-- What this task involves --
Repeat the blog post about Wiley and Dizzee word for word, from "Sunday, April 29, 2007" up to and including "To Dizzee’, 2007)".

-- Provided passage --
+ + +
Sunday, April 29, 2007

Wiley V Dizzee – Who Wins, really?




“Hey Dil, what’s going on brother? I’ve got to a stage where I wouldn’t never judge no other/ No race, no creed, no human, no colour/ Nothin’ ain’t changed except I’m the best now/ It don’t matter, I’m still ya big brother…I tell you Dil, it was hard to back you/ I still done it/ Overground, underground, I still run it/ Number one grime, I still run it/ We ain’t in beef so pick up the phone and ring me, I’m still rolling…” (Wiley, ‘Letter To Dizzee’, 2007)

“A couple of years ago, in my road youth days/ I was into pirate radio, I guess it was a phase/ There was this particular MC man/ Who was an older in my ends and I thought he was the Dan/ So I started rolling with him kinda like a little brother/ My cousin used to say he was a pussy undercover/ I didn’t think it was nothing more than jealousy/ But I wish I would have listened every time he told me…” (Dizzee, ‘Pussyhole’, 2007)

Two songs getting the grime scene real dirty recently are of course Dizzee’s ‘Pussyhole’ and Wil’s ‘Letter To Dizzee.’ Where Diz shrugs that ‘Wiley just thinks’ ‘Pussyhole’ is about him’, ‘Letter’ is less a direct diss to Dizz, more a reflective, almost regretful look over their former friendship. With the Eskiboy getting more than a few digs in of course. During a recent interview with me for RWD, Wiley told me he thinks that it was Diz putting too much faith in him that caused their friendship to falter. “He looked up to me, he thought I was Superman but I didn’t pretend to be. So him looking up to me, thinking I’m Superman, that’s him. This is what Dizzee thinks, ‘I’ve got money, I’m a millionaire. I’m the best deh deh deh.’ You’re not; Scorcher, Ghetto and Kano are better than you. Money has turned him maybe? I don’t know. It turns everyone… slightly.”


Ok, so let me start by saying that I really wish Dizzee and Wiley would make nice and do a track together. How crazy would that be? Like Nas and Jay-Z finally reuniting after THAT beef, getting these two E3 MC’s back on the same beat would be like the resurrection of Biggie and Pac, the reunion of Britney and Justin, the return to Presidency for Clinton... okay, so maybe I’m overblowing things a smidge here, but lets pause for one moment and reflect on all that these two have done for the UK scene:

Dizzee ‘Dylan Mills’ Rascal took undiluted, unashamed, straight-up grime to the Mercury’s and beyond. American artists name-check the Devons Rd rhymer, the Arctics deign to duet with him, while fashion rags and broadsheets queue up to dissect his genius. ‘Boy In Da Corner’ remains the benchmark for all those that follow; nothing quite captured the UK underground experience like ‘Boy…’ Alien, eccentric and often-times odd, the album is the true definition of definitive. Want to know what inner-city, young black boys were thinking and feeling in 2003? Then reach for that bright yellow album cover featuring the Nike-wearing, 19 year-old making devil horns out of his fingers. Nowadays, Diz gets everyone from UGK to Lily Allen on his albums, tours with the Chilli Peppers and headlines festivals. The boy from Bow did good. Real good.
+ + +
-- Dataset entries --
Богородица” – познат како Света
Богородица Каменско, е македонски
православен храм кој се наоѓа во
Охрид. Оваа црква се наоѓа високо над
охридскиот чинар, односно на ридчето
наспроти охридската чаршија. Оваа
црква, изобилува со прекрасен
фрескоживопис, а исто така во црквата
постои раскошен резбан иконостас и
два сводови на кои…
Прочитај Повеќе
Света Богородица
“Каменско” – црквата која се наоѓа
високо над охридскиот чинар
+ + +
-- Answer to this problem --
Sunday, April 29, 2007

Wiley V Dizzee – Who Wins, really?




“Hey Dil, what’s going on brother? I’ve got to a stage where I wouldn’t never judge no other/ No race, no creed, no human, no colour/ Nothin’ ain’t changed except I’m the best now/ It don’t matter, I’m still ya big brother…I tell you Dil, it was hard to back you/ I still done it/ Overground, underground, I still run it/ Number one grime, I still run it/ We ain’t in beef so pick up the phone and ring me, I’m still rolling…” (Wiley, ‘Letter To Dizzee’, 2007)